Hardware

Will mighty IntelliMouse save your day?

Microsoft's IntelliMouse Explorer uses an optical sensor instead of a rubber ball to maneuver around your desktop. Find out what users have to say about this sought-after device.


One of the most sought-after gadgets this year was Microsoft’s IntelliMouse Explorer. Touted by Microsoft as the “Revolutionary New Mouse,” the Intellimouse uses an optical “IntelliEye” sensor instead of a rubber ball to scan 1,500 times per second beneath the mouse’s surface.

So is the Intellimouse Explorer just one more pointless office gizmo, or can it make your time on the PC easier? Here’s the lowdown on what it offers, and here’s what people who have used the IntelliMouse Explorer for a few months have to say about it.

Mouse features
While the design of the Intellimouse, which lists $74.99, is consistent with what you already have on your desk, its features go far beyond the left and right click buttons. It also includes a scroll wheel on top and two thumb buttons that sit on its left side. The two extra buttons are set to move the user forward and back from Web pages, but they can be programmed to perform other functions, like cutting and pasting.

It’s also an eye-pleaser: The silver-and-gray design includes rubberized sides and a red light at its tail.

The most unique feature of the new mouse is its optical sensor, which is used in place of a roller ball. This allows the user to move the mouse over almost any surface and maintain its accuracy on the screen.

User stories
Several users say they’ve been pleased with their IntelliMouse Explorers. Matt Olsen, the head technician at Louisville-based Elite Computer Solutions, said he’s been more than pleased with his IntelliMouse since buying it three weeks ago.

“I love it,” Olsen said. “I do a lot of gaming and graphic design. Before, the ball would stick a lot, and I’d have to open it up and clean it to get all the gunk out. This is great; it never sticks."

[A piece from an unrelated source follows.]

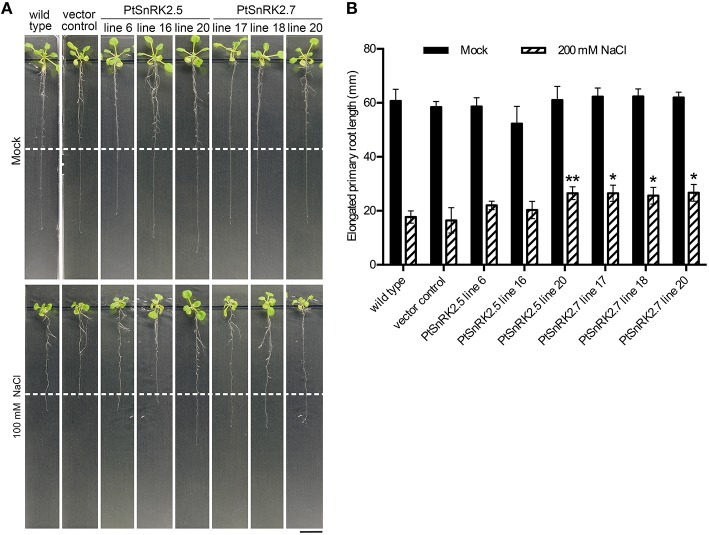
Primary root elongation of transgenic Arabidopsis overexpressing PtSnRK2.5 and PtSnRK2.7 during salt treatment. (A) Seedlings of the wild-type, vector control, and overexpressors of PtSnRK2.5 and PtSnRK2.7 treated with 100 mM NaCl for 5 days. The positions of the edges of the root tips before salt treatment are indicated by the white dotted lines. Bar = 20 mm. (B) Increase in root length after salt stress treatment. Results are means ± SE (n = 15). Asterisks indicate statistically significant differences between transgenic plants and the wild-type (Student's t-test; *p < 0.05; **p < 0.01).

Olsen said the IntelliMouse is also much more precise than a regular mouse. “If there are ever any problems, it’s usually the mouse,” Olsen said. “With the new IntelliMouse, it’s you. The mouse is flawless, in my opinion.”

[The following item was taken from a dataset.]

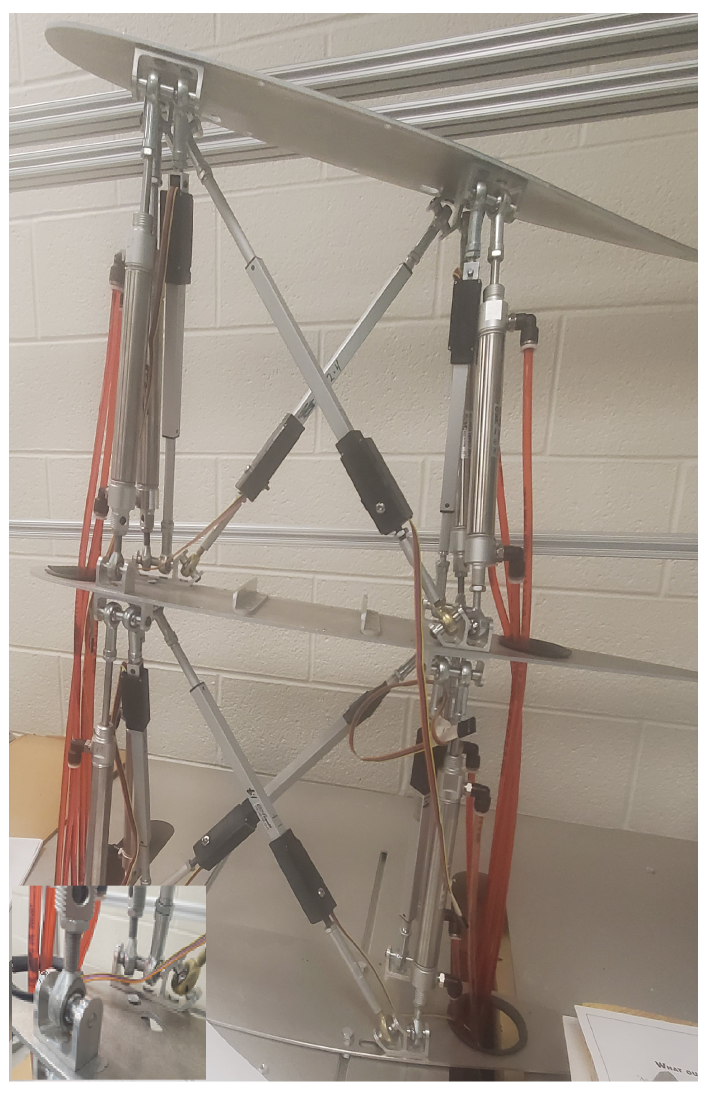
Figure 1. Re–configurable modular morphing wing with spherical joint in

Olsen said that he uses the two “thumb" buttons to go forward and backward on Web pages, which he says is faster than using the toolbar on his browser.
The IntelliMouse Explorer comes with Intellipoint software. On PCs, the new mouse works under Windows 95, Windows 98, and Windows NT Workstation 4.0 Service Pack 3 (or later). You’ll need 30 MB of available space on your hard disk as well as a CD-ROM drive.The mouse connects to either a round mouse port or a USB port.On Macintosh, it will work with the OS 8.51 or newer operating systems, and on iMac with iMac update 1.1. You’ll also need 15 MB of available space on your hard disk and a USB port. You can download the “Intellipoint for Macintosh” software by going to the Microsoft Mice home page and clicking on “System requirements.”
Another user, Chris Friesen, of Saskatoon, Saskatchewan, offers some of the same compliments: no ball to clean, crisp action, and a comfortable shape. The wheel between the regular right- and left-click button is also easy on his fingers.

The thumb buttons on the side are located above where his thumb comes to rest so using them requires a deliberate movement. “You don’t press them by accident when you lift the mouse to move it,” he said.

But Friesen also said he has seen several problems: one click, for example, is often seen as a double click; sometimes when dragging items the application sees the button as being let up and then pressed again. The right side of the mouse is also slanted, making it difficult to pick up a mouse and reposition it when reaching the edge of a mousepad. (Friesen said he solved this problem by putting fabric tape on either side to increase the grip.)

Friesen, who has had his IntelliMouse Explorer for two months, said there is also a problem with MSCV++6. “When you roll the wheel to scroll in a code editing window, pushing the button in and moving the mouse to scroll no longer works,” he said. “If you go to another window and scroll and then come back to the original one, it works again.”

However, Friesen said the IntelliMouse’s shortcomings are more than compensated for by its maintenance-free, smooth operation.

Though he hasn’t had much feedback from customers, Phillip Park, a sales specialist with Office Depot in Louisville, KY, said that the ease of cleaning is one reason customers have been buying the IntelliMouse Explorer. The model below the Intellimouse Explorer—the Intellimouse with IntelliEye, which lists for less—also sells well, but lacks the sleek design and the extra buttons featured on the side of the more-expensive model.